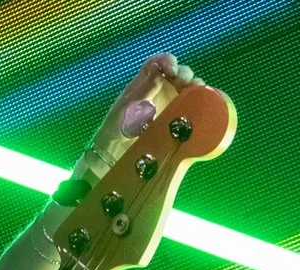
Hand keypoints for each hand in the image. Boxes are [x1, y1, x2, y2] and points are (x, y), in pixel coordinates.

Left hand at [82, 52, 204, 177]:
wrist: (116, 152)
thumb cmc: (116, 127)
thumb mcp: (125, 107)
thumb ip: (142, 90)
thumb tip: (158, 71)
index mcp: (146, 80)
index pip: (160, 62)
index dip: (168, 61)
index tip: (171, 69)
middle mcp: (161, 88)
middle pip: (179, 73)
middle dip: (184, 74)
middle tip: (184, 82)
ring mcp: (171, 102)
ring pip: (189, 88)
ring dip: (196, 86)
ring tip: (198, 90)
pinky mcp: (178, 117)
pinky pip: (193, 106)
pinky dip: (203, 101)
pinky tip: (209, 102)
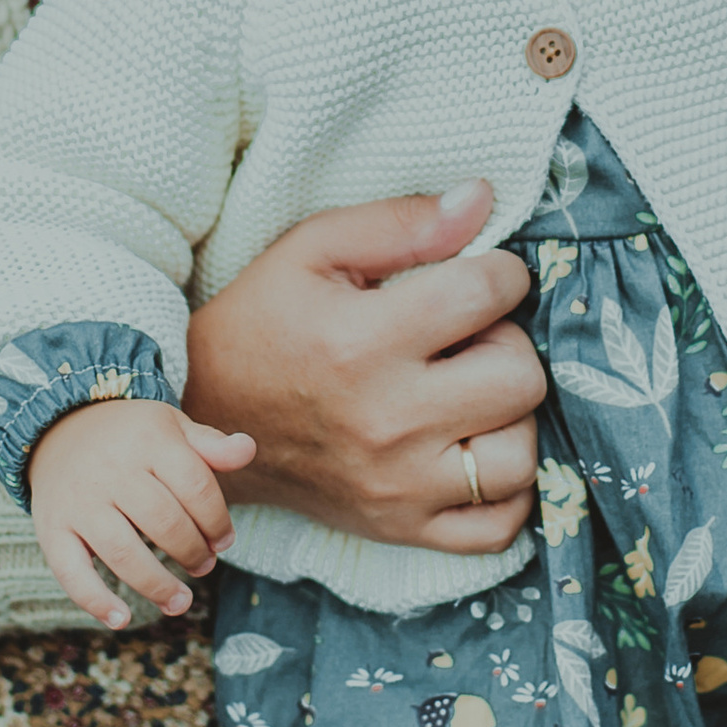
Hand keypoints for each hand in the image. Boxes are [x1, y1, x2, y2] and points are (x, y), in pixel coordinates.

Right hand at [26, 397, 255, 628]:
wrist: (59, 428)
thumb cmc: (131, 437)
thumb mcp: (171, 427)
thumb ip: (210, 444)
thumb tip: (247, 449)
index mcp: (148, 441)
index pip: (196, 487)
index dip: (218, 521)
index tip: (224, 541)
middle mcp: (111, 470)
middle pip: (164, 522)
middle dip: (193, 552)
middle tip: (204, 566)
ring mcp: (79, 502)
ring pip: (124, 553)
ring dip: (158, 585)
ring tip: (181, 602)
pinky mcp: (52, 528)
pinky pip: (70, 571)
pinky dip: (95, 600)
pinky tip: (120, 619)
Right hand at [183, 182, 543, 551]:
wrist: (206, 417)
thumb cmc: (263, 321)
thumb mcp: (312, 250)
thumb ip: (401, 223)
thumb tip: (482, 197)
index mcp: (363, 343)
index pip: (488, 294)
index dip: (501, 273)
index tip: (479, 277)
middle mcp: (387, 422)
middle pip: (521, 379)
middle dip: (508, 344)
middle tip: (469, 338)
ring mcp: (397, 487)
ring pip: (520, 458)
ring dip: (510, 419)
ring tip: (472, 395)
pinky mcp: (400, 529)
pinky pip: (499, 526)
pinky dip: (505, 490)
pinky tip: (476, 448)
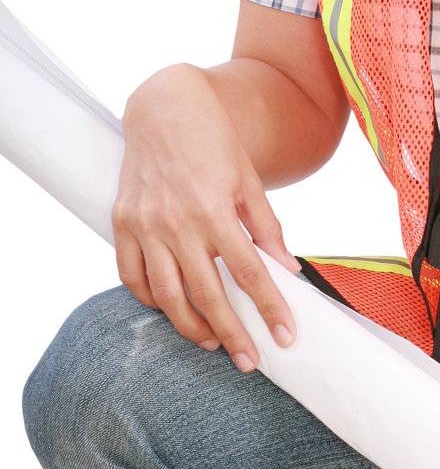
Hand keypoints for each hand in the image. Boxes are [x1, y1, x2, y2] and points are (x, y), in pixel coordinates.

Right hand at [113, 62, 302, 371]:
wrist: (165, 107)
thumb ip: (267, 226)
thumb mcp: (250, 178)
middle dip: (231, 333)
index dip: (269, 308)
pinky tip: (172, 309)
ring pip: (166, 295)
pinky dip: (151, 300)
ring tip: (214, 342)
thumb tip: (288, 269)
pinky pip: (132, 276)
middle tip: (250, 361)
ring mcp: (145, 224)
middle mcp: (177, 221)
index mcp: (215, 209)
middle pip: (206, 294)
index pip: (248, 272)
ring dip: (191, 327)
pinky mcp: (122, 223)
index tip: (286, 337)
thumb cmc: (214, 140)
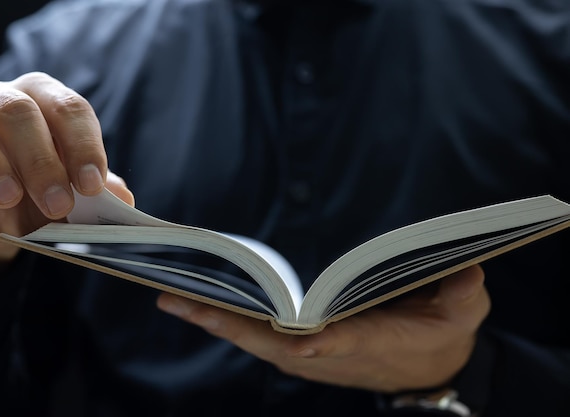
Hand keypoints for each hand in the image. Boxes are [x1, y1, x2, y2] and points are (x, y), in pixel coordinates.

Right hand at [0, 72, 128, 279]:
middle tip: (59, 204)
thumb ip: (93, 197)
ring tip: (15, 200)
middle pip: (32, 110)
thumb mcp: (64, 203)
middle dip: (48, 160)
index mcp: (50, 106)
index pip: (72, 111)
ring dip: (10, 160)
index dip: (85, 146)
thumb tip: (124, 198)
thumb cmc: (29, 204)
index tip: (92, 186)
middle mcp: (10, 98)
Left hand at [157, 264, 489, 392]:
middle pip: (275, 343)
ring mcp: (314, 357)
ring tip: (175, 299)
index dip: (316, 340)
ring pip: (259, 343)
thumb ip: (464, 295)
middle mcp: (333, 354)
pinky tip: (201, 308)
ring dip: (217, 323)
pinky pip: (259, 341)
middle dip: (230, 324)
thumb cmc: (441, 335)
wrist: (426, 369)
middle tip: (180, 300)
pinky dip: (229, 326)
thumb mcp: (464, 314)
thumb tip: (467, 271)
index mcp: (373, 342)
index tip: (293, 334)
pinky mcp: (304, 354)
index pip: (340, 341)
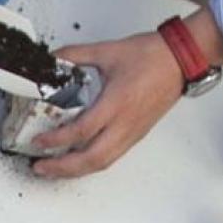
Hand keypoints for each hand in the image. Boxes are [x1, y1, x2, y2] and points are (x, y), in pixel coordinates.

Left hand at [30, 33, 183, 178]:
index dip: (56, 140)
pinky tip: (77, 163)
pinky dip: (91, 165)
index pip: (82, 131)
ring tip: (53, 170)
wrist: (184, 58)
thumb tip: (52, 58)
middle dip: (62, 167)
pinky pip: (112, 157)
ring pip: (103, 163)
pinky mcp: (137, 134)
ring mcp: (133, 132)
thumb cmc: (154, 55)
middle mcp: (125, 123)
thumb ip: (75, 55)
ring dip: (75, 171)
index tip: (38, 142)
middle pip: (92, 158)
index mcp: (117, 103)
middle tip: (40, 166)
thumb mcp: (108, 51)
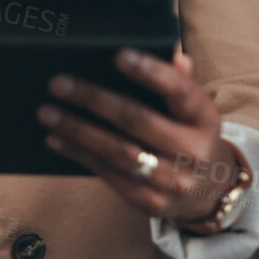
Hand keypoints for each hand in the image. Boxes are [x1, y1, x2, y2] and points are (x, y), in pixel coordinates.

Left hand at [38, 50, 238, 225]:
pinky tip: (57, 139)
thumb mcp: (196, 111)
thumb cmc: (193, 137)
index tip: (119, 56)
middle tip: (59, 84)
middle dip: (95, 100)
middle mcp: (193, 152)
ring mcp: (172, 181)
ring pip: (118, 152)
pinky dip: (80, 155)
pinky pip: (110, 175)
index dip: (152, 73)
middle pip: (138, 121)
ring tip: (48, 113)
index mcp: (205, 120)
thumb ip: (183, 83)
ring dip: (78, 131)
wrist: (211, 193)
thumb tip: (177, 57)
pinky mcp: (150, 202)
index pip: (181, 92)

...

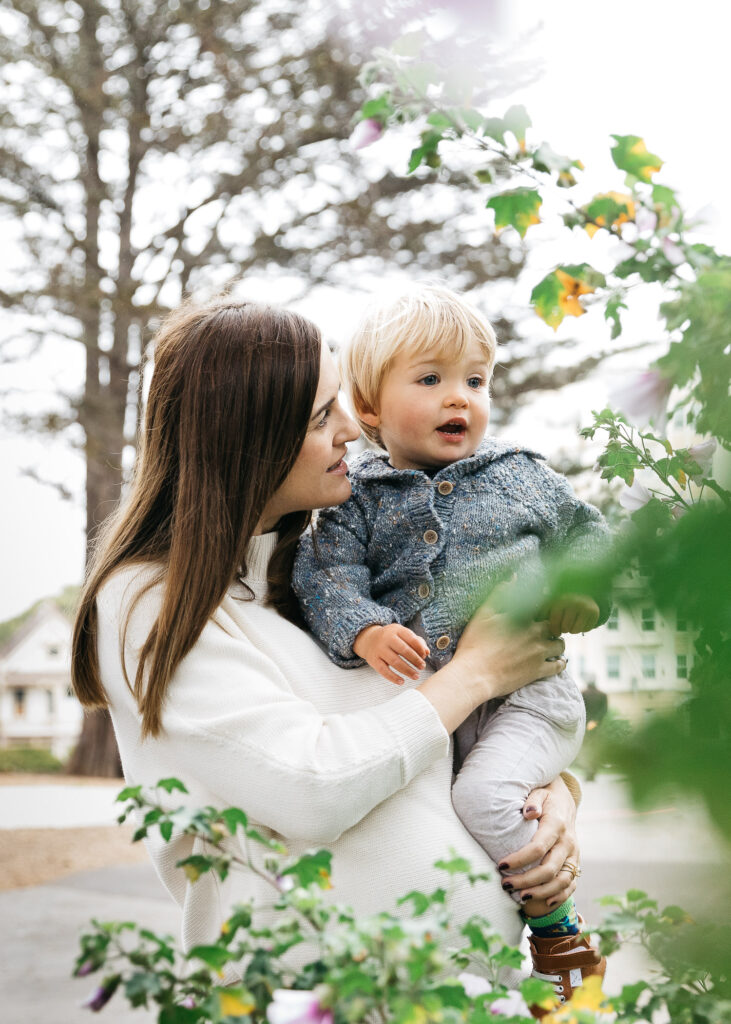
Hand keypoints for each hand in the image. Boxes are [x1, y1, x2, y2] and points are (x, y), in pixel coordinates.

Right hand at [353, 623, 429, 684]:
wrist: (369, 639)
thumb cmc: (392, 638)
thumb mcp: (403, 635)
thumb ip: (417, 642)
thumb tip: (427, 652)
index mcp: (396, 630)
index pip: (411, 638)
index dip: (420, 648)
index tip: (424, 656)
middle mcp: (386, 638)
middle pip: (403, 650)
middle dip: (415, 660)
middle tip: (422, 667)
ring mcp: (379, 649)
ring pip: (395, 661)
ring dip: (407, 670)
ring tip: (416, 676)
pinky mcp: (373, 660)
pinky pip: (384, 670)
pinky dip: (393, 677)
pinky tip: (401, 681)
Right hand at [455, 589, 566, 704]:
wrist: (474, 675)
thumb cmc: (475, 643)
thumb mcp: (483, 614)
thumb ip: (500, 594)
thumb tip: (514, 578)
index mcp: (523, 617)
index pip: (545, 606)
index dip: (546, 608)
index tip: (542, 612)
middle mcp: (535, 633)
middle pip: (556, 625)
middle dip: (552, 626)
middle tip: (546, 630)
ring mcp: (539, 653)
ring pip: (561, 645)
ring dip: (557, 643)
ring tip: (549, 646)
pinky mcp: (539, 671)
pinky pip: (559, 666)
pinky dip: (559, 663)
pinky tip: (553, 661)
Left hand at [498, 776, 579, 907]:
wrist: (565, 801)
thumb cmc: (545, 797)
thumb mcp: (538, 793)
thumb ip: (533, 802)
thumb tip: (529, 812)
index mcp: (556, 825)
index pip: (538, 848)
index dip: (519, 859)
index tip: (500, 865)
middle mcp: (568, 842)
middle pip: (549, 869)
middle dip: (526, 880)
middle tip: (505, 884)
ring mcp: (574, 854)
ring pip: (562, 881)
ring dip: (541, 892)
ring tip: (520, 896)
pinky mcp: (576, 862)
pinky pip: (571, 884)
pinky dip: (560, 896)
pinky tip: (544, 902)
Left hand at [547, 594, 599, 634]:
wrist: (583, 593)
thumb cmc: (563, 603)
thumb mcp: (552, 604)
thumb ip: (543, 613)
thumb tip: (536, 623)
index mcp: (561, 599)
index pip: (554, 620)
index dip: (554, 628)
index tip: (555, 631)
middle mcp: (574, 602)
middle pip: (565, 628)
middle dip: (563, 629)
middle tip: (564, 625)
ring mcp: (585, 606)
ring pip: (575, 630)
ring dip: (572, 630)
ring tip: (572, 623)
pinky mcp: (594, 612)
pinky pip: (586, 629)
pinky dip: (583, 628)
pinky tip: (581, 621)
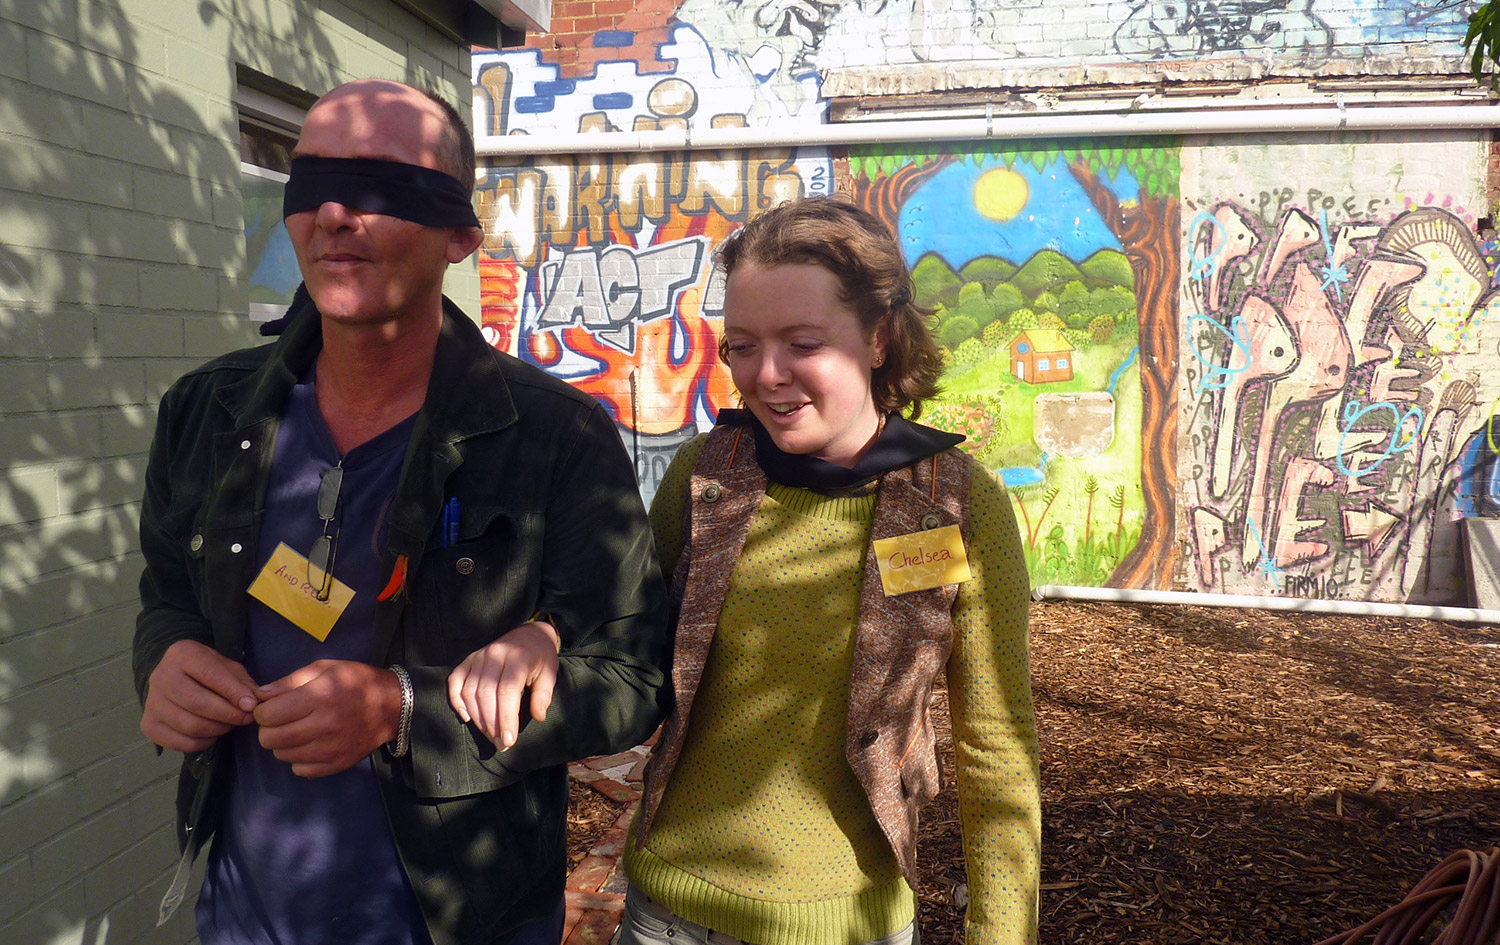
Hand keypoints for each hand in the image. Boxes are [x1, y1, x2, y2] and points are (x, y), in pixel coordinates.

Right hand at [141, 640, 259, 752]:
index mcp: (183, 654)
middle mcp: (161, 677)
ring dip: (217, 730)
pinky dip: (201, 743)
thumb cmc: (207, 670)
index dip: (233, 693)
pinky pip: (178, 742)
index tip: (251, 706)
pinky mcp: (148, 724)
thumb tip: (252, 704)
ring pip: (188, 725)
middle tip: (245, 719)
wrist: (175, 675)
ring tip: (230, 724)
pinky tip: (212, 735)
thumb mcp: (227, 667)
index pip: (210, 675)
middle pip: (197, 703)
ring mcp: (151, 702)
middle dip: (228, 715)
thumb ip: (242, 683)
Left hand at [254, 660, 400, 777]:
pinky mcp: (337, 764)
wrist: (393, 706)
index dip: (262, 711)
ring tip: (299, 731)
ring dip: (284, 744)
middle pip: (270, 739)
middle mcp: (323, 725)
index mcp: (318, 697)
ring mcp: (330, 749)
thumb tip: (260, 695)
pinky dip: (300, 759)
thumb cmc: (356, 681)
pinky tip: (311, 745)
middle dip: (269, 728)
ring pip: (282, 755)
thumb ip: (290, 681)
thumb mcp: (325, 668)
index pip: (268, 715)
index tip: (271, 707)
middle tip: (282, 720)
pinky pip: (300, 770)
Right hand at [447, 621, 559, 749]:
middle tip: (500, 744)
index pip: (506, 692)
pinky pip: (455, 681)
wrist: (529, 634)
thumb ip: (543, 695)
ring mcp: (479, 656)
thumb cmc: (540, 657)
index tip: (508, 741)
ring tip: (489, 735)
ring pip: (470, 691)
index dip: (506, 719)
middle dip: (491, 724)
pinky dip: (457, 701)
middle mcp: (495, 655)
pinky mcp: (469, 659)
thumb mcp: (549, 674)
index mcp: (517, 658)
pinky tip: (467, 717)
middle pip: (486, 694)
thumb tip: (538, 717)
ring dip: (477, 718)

---

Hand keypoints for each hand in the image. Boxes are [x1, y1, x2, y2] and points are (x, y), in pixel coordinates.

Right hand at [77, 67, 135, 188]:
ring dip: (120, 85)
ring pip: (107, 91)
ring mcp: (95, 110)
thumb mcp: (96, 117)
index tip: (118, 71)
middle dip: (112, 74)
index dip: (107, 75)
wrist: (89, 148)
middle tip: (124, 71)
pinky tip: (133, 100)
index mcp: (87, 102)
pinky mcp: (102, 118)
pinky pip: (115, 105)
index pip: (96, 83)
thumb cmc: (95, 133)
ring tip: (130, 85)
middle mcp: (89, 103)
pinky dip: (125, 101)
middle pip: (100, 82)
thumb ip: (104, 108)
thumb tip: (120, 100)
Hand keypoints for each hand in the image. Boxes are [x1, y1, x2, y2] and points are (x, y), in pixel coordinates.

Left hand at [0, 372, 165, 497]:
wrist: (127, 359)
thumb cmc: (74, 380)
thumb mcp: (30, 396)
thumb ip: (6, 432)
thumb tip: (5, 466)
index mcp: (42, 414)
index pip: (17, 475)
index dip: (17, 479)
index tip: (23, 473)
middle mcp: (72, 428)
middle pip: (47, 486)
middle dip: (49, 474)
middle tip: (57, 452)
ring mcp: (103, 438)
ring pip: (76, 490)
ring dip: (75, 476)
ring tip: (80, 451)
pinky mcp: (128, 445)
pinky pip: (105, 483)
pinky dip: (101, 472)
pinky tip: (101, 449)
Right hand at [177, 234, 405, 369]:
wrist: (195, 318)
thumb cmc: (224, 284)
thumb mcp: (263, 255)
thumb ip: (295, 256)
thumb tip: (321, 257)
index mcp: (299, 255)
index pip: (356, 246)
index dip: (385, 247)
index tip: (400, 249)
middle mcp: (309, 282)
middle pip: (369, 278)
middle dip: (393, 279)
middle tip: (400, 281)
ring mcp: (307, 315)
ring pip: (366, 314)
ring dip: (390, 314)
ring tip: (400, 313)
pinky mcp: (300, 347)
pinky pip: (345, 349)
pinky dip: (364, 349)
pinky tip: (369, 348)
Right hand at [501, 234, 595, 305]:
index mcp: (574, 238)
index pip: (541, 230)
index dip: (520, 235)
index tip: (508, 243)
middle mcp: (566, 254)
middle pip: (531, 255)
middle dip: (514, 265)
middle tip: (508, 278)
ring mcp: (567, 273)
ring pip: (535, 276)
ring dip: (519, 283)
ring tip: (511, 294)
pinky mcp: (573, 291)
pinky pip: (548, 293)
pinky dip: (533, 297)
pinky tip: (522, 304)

◆ **Work item**
Copy only the lines in the listing that contain "Right".

◆ **Written response**
Right hand at [26, 397, 255, 628]:
Right hand at [183, 182, 543, 551]:
Right hand at [113, 62, 302, 371]:
Right hand at [0, 72, 128, 279]:
Right hand at [353, 623, 429, 684]:
Right hand at [455, 589, 566, 704]:
Right hand at [141, 640, 259, 752]:
Right hand at [447, 621, 559, 749]:
Right hand at [77, 67, 135, 188]:
Right hand at [177, 234, 405, 369]:
Right hand at [501, 234, 595, 305]:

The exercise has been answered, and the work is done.